TRANSLATED BY LADY WALLACE.

WITH A BIOGRAPHICAL NOTICE
By JULIE DE MARGUERITTES.

logo

BOSTON:
OLIVER DITSON — CO., 277 WASHINGTON STREET.
NEW YORK: C. H. DITSON — CO.

FELIX MENDELSSOHN BARTHOLDY.

Felix Mendelssohn Bartholdy was born at Hamburg, on the third of February, 1809. The name to which he was destined to add such lustre, was already high in the annals of fame. Moses Mendelssohn, his grandfather, a great Jewish philosopher, one of the most remarkable men of his time, was the author of profound Metaphysical works, written both in German and Hebrew. To this great power of intellect, Moses Mendelssohn added a purity and dignity of character worthy of the old stoics. The epigraph on the bust of this ancestor of the composer, shows the esteem in which he was held by his contemporaries:

“Faithful to the religion of his fathers, as wise as Socrates, like Socrates teaching the immortality of the soul, and like Socrates leaving a name that is immortal.”

One of Moses Mendelssohn’s daughters married Frederick Schlegel, and swerving from the religion in which both had been brought up, both became Roman Catholics.

Joseph Mendelssohn, the eldest son of this great old man, was also distinguished for his literary taste, and has left two excellent works of very different characters, one on Dante, the other on the system of a paper currency.

In conjunction with his brother, Abraham, he founded the banking-house of Mendelssohn — Company at Berlin, still flourishing under the management of the sons of the original founders, the brothers and cousins of Felix, the subject of this memoir.

George Mendelssohn the son of Joseph, was also a distinguished political writer and Professor in the University at Bonn.

With such an array of intellectual ancestry, the Mendelssohn of our day came into the world at Hamburg, on the third of February,1809. He was named Felix, and a more appropriate name could not have been found for him, for in character, circumstance and endowment, he was supremely happy. Goethe, speaking of him, said “the boy was born on a lucky day.” His first piece of good fortune, was in having not only an excellent virtuous woman for his mother, but a woman who, besides these qualities, possessed extraordinary intellect and had received an education that fitted her to be the mother of children endowed as hers were. She professed the Lutheran creed, in which her children were brought up. Being of a distinguished commercial family and an heiress, her husband added her name of Bartholdy to his own. Mme. Mendelssohn Bartholdy’s other children were, Fanny her first-born, whose life is entirely interwoven with that of her brother Felix, and Paul and Rebecca, born some years later.

**Excerpted data**:
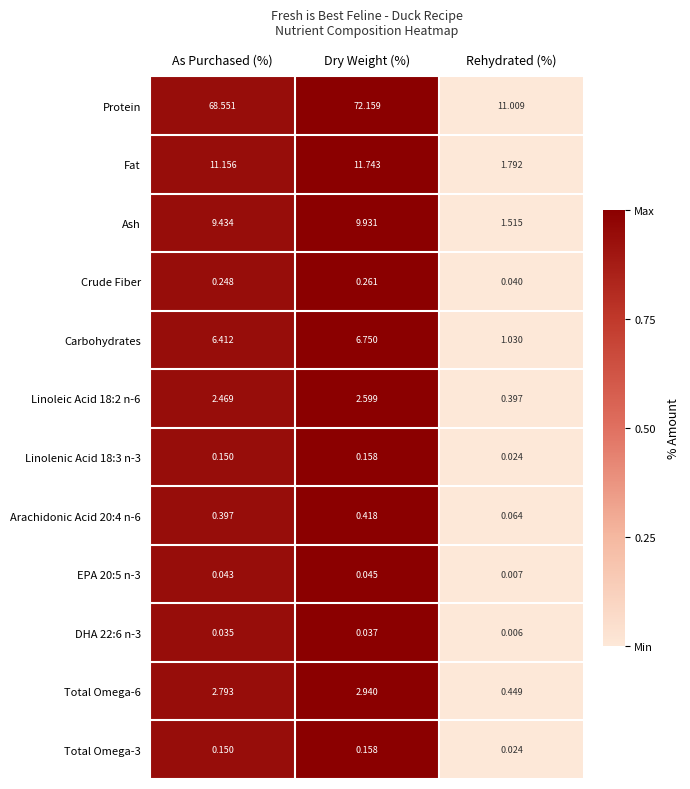

Which label corresponds to the smallest value in the chart?

Rehydrated (%)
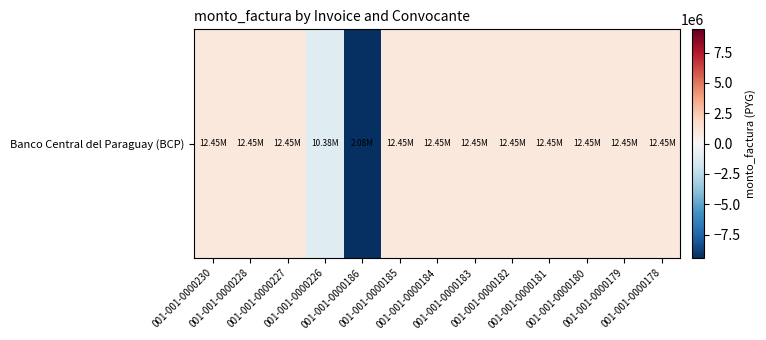

What is the approximate value at 001-001-0000228?

957692.3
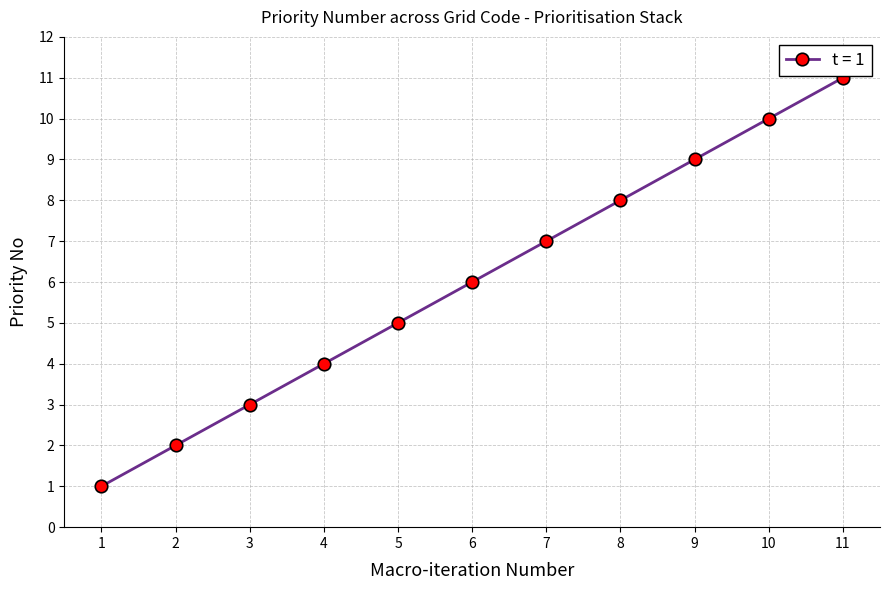

Is it true that the value at 11 is 11?

True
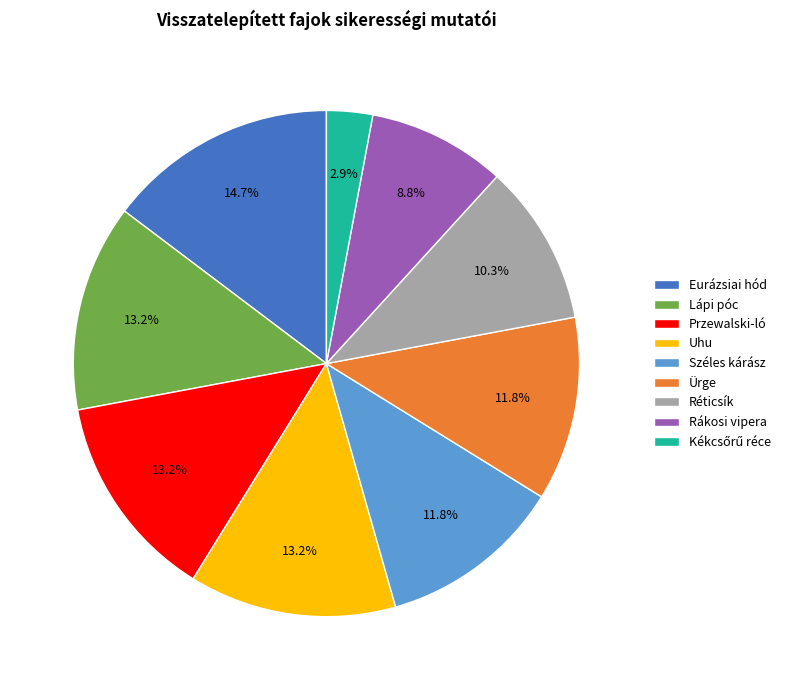

To the nearest percent, what is the difference between the largest and smallest slice percentages?

12%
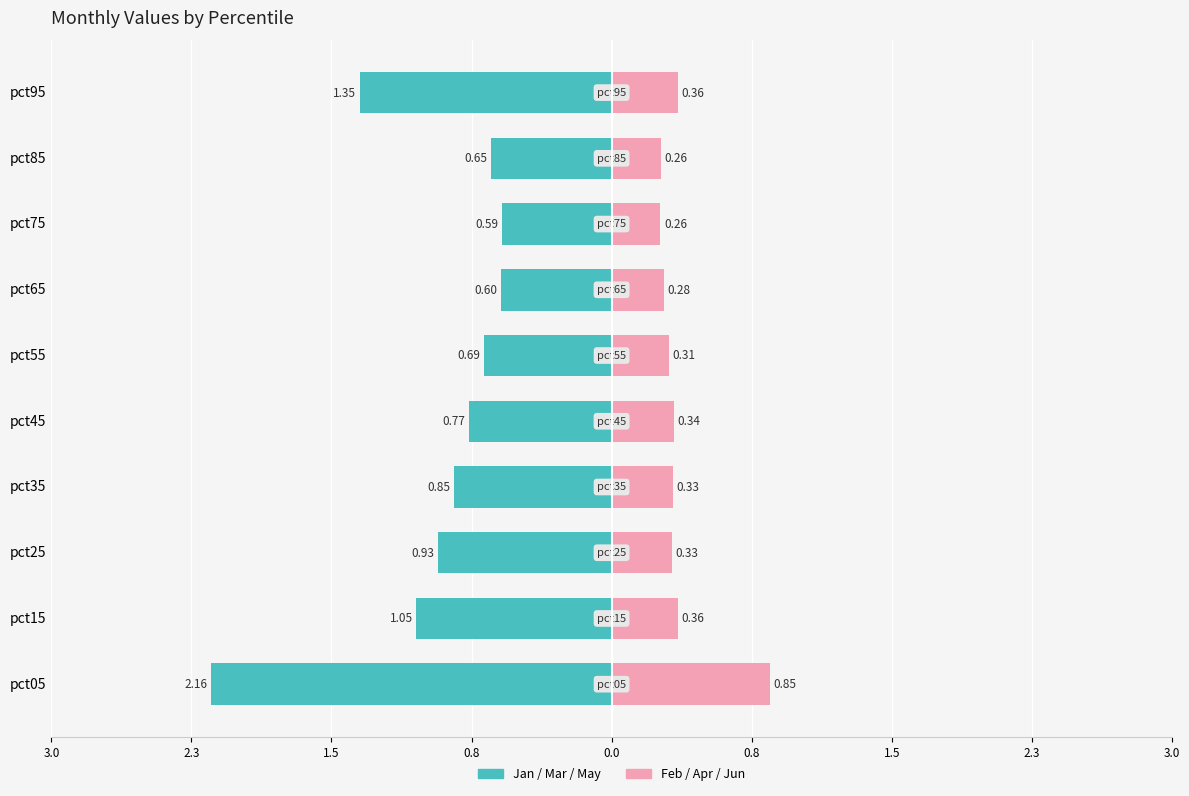

What is the approximate value of Feb/Apr/Jun (right) at pct95?

0.4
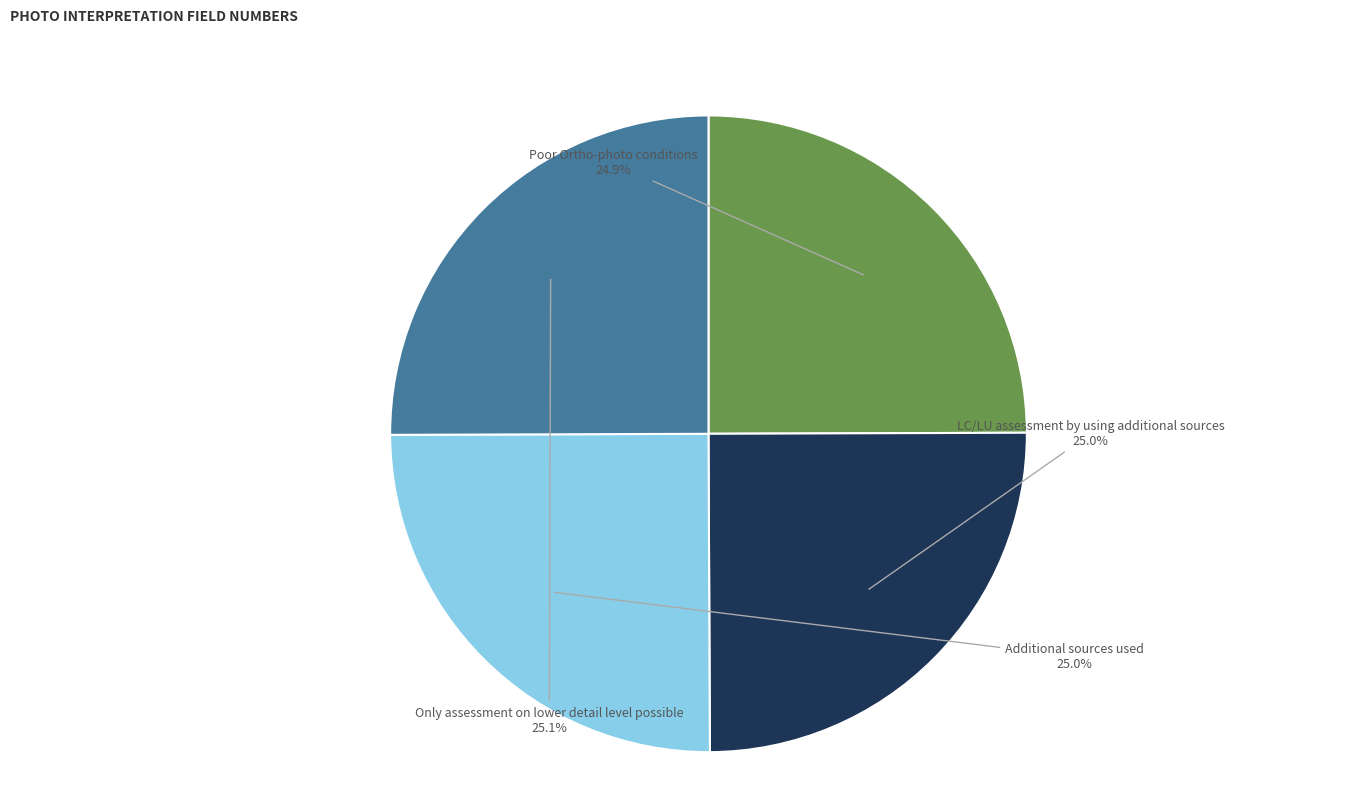

Which category has the smallest portion of the pie?

Poor Ortho-photo conditions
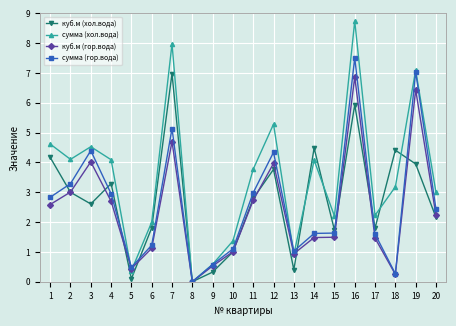

What is the spread (max minus min) of values at 16?

2.8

**Activity**: Reproduce everything in the Mendelssohn biographical notice from "TRANSLATED BY LADY" down to "H. DITSON — CO.".

**Exercise answer**:
TRANSLATED BY LADY WALLACE.

WITH A BIOGRAPHICAL NOTICE
By JULIE DE MARGUERITTES.

logo

BOSTON:
OLIVER DITSON — CO., 277 WASHINGTON STREET.
NEW YORK: C. H. DITSON — CO.